1625: The Congregation of the Mission was founded, receiving approval in the Papal Bull, Salvatoris Nostri. It stated that the Congregation’s mission was to evangelise the poor and to see that Confraternities of Charity were founded in order to ensure the poor were served and that lay people remembered the importance of evangelisation.
1629: Vincent de Paul appointed Louise de Marillac as Visitor of the Confraternities of Charity, telling her: “Go then, mademoiselle, in the name of Our Lord, who helps you on your way, shades you from the heat of the sun, covers you from rain and cold, gives you milk when you are tired, strength in your work, and finally sends you back in perfect health and full of good works”.
1632: Louise visited and organised the Charities in Paris and the surrounding villages.
1633: Foundation of the Company of the Daughters of Charity, to whom Saint Vincent entrusted the expansion of the Charities.
The Charities spread throughout France and went to Italy (1634) and afterwards to Poland (1651). They therefore became international during Saint Vincent’s lifetime. Over the next couple of centuries, the Charities continued to spread into many countries. Other groups arose spontaneously (among them Germany and Belgium), and as they had the same objectives, they combined to form the International Association.
From 1789 to 1840:
The French Revolution forced the French “Charities” to suspend their work; links to “Charities” in other countries were interrupted. The French association revived in 1840 and re-established its contacts.

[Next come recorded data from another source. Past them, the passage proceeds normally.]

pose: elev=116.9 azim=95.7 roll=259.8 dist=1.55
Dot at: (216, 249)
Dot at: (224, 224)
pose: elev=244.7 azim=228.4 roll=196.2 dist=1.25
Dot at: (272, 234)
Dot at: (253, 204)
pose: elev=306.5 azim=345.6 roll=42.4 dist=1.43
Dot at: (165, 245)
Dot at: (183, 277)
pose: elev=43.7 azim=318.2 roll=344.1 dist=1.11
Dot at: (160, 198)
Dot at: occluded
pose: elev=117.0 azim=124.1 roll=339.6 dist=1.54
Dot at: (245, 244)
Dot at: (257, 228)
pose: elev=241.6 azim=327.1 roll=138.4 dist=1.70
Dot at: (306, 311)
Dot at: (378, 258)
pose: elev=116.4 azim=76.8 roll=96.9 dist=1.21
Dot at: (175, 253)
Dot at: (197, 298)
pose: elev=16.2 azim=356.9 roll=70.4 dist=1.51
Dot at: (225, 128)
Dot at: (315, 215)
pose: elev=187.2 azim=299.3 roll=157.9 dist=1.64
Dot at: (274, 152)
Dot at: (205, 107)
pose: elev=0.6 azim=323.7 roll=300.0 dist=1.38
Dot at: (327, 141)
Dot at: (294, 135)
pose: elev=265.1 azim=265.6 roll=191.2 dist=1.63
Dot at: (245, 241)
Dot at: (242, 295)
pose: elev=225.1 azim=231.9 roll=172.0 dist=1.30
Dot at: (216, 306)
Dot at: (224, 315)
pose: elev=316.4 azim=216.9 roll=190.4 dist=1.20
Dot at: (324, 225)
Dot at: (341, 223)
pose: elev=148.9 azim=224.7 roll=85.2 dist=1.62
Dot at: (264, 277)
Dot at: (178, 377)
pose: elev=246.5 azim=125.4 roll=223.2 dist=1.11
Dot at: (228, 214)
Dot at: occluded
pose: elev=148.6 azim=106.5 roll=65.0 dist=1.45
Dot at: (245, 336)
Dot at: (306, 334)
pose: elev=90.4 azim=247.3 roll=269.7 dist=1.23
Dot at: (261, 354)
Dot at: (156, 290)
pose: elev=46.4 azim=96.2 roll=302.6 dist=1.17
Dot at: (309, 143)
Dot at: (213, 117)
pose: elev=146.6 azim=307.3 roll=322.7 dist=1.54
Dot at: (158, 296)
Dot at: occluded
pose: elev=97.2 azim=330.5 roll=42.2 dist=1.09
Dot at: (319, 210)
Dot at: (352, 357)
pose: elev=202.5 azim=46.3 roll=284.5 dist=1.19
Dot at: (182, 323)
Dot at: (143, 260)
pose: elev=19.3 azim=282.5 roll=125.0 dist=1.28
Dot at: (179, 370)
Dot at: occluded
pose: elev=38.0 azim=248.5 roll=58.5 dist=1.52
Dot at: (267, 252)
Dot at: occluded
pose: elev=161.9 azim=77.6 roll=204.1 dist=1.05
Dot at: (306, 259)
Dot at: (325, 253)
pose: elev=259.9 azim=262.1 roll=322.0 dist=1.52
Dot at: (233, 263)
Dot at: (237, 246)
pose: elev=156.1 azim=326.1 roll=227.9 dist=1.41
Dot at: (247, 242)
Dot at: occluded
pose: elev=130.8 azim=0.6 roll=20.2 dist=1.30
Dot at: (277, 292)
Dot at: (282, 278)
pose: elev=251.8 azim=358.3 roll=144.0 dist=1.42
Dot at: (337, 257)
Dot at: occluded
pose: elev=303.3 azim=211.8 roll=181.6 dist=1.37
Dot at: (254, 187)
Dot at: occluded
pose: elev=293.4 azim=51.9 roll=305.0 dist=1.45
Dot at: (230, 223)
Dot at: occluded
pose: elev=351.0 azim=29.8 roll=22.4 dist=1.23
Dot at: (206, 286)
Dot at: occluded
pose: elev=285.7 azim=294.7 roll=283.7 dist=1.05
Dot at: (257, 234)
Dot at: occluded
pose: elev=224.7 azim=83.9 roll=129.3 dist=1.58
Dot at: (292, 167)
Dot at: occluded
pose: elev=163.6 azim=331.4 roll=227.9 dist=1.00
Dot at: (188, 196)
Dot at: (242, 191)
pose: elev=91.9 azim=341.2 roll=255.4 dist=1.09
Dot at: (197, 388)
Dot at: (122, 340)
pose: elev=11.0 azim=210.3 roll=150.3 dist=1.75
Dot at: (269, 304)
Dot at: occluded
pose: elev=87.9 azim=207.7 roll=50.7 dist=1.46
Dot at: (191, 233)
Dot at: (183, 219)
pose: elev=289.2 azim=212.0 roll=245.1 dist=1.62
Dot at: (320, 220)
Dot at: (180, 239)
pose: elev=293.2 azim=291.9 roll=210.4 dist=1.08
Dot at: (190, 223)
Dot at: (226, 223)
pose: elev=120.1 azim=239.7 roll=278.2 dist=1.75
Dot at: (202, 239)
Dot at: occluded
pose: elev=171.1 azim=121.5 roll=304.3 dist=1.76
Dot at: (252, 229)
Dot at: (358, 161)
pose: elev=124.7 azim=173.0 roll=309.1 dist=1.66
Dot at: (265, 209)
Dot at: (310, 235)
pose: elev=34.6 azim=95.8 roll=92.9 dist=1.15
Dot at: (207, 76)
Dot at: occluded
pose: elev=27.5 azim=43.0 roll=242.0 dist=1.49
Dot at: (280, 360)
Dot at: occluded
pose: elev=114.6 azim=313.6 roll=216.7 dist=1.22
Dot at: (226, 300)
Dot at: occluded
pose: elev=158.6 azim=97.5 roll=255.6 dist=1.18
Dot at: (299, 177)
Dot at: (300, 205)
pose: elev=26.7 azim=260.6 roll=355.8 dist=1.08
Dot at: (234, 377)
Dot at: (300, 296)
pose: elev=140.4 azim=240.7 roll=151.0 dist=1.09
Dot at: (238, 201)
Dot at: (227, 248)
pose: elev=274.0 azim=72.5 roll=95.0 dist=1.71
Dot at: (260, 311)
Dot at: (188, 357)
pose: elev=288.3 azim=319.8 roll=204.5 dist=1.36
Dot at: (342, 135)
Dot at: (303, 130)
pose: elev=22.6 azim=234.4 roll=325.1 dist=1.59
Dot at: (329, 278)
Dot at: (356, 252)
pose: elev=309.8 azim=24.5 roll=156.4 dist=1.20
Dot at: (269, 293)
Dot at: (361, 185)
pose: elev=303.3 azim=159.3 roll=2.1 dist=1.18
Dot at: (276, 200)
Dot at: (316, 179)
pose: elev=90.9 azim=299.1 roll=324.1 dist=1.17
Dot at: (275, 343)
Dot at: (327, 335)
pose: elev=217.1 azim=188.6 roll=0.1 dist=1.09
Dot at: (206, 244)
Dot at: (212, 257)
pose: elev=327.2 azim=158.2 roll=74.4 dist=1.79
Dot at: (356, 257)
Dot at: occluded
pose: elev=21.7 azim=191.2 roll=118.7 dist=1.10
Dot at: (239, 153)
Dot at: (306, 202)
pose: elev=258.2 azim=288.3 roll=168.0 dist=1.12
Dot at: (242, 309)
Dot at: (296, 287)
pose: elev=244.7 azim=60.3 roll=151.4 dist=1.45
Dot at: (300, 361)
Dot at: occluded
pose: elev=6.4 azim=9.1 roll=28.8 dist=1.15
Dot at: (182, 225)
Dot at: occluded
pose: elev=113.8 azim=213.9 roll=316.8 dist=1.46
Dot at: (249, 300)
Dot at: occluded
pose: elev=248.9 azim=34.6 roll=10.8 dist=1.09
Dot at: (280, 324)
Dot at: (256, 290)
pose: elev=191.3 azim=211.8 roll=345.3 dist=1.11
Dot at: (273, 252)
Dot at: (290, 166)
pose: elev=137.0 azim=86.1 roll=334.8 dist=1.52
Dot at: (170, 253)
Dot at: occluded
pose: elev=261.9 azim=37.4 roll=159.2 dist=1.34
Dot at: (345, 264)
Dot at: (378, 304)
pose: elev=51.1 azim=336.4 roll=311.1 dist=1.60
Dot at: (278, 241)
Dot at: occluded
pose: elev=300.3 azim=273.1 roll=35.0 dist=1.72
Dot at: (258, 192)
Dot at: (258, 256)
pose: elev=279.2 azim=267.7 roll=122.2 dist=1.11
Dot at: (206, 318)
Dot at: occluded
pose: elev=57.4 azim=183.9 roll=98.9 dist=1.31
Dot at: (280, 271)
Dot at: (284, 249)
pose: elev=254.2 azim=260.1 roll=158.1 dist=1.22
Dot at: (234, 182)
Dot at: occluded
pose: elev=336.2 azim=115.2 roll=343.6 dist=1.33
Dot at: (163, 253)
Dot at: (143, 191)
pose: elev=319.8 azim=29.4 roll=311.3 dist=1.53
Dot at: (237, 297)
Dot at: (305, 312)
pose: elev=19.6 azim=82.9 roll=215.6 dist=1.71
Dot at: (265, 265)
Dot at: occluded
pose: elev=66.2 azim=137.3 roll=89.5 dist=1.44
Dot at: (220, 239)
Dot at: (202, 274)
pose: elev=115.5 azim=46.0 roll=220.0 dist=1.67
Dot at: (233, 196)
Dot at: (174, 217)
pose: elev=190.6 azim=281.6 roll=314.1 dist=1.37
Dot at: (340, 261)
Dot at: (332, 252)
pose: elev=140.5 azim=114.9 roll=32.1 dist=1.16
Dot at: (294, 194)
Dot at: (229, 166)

1930: First international Congress of the Charities in Paris.
1971: Extraordinary international meeting in Rome, during which delegates from 22 countries voted on a new Constitution, elected an Executive Board and an International President, and drew up lines of action to rejuvenate the association. The name AIC – International Association of Charities – was adopted. The international secretariat moved from Paris to Brussels. The Superior General of the Congregation of the Mission handed over control of the Association to the Presidents elected by the International Assembly of Delegates. The Fathers became “Spiritual Advisers” at all levels of the Association.
1977: Celebration of the 360th Anniversary of the “Charities”: a “Declaration of the 360th Anniversary of AIC” was written for the occasion.
1981: Official introduction of AIC’s Basic Document, “Acting together against poverty”, whose purpose was to define the fundamental project of Saint Vincent, adapting it to new realities.
1986: AIC was granted a legal identity under civil law, officially recognised as an international, non-profit association according to Belgian law, and its Constitution was approved.
2010: Grand Jubilee of the 350th anniversary of the deaths of the Founders, Saint Vincent de Paul and Saint Louise de Marillac.
2017: Celebration of the 400th anniversary of our Foundation.